To start with, CAINE incudes an extensive list of standard security tools, including john, wireshark, LVM2 and FRED. In addition, CAINE includes WinTaylor for analyzing Windows systems. It also includes a report creator with a simple but effective interface.
The function of this Live Disk is self-explanatory. What is less obvious until you try it is Redo’s versatility. It can be used on both Linux and Windows, stand-alone machines and networks, and not only for backup, but also for recovering lost files and configuring partitions. Among these tools, the backup is especially noteworthy for its simplicity. Needed drivers or documentation can be downloaded as well via Redo’s own Internet connection.
Sugar began as the interface for the One Laptop Per Child project. However, for several years, it has been an independent project overseen by Sugar Labs, which develops a desktop environment for early childhood education. Sugar on a Stick is a Fedora re-spin whose goal is to encourage the use of Sugar among its target audience.
From the perspective of a user familiar with standard desktops like GNOME or KDE, Sugar is a radical simplification. Its home view displays available activities — the term used rather than application to emphasize the educational aspects — in a circle. Activities are launched full-screen. A unique feature is its neighborhood view, which shows nearby Sugar users with whom users could interact.

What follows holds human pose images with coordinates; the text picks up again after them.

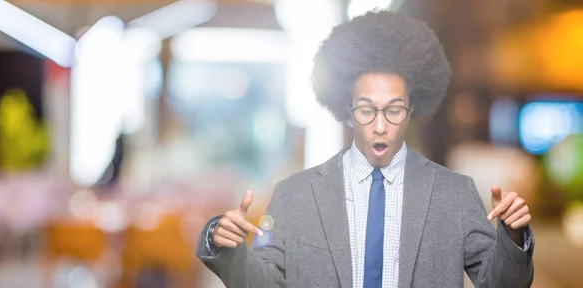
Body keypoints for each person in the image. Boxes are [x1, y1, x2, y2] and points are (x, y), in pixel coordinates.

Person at [195, 10, 534, 288]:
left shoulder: (454, 195)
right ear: (347, 109)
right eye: (367, 109)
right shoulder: (292, 196)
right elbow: (263, 281)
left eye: (394, 109)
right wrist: (227, 244)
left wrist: (512, 234)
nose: (381, 125)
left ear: (412, 109)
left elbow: (500, 284)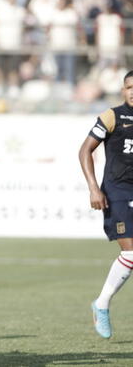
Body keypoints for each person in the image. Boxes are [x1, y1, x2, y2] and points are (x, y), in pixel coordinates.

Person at [79, 70, 133, 339]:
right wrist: (93, 188)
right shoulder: (113, 116)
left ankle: (100, 304)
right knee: (132, 254)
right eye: (128, 87)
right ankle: (101, 304)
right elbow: (85, 150)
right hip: (117, 192)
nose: (132, 91)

Those with children might want to investigate Sugar on a Stick as a way to introduce them to computers.
Do you want to explore security and privacy? If so, then Tails is one of the most painless places to start.
Tails is a live system designed for safe and anonymous Internet use via the Tor Project. The makers of Tails, many of whom prefer to remain anonymous, have made security and privacy available to anyone who can boot a Live Disk. It even includes a camouflage option when you are using it in public, disguising itself as Windows XP to deflect curiosity from passersby.
However, as useful as Tails is in itself, what may be even more valuable are the online help provided by the project and the links to Tor’s documentation. Half an hour’s reading will leave you aware of the legitimate reasons for privacy and the basic principles needed — all of which you can then see in action via Tail’s Live CD.
A Part of the Culture
These are only a sampling of the Linux Live Disks available, but they give some sense of the variety.
Almost certainly, the list is incomplete, but it gives a sense of how much Live Disks are a part of free software culture. Somewhere on that list, you are sure to find one that interests you. Live Disks are so much a part of the user culture that, sooner or later, you will find yourself using one — and probably several.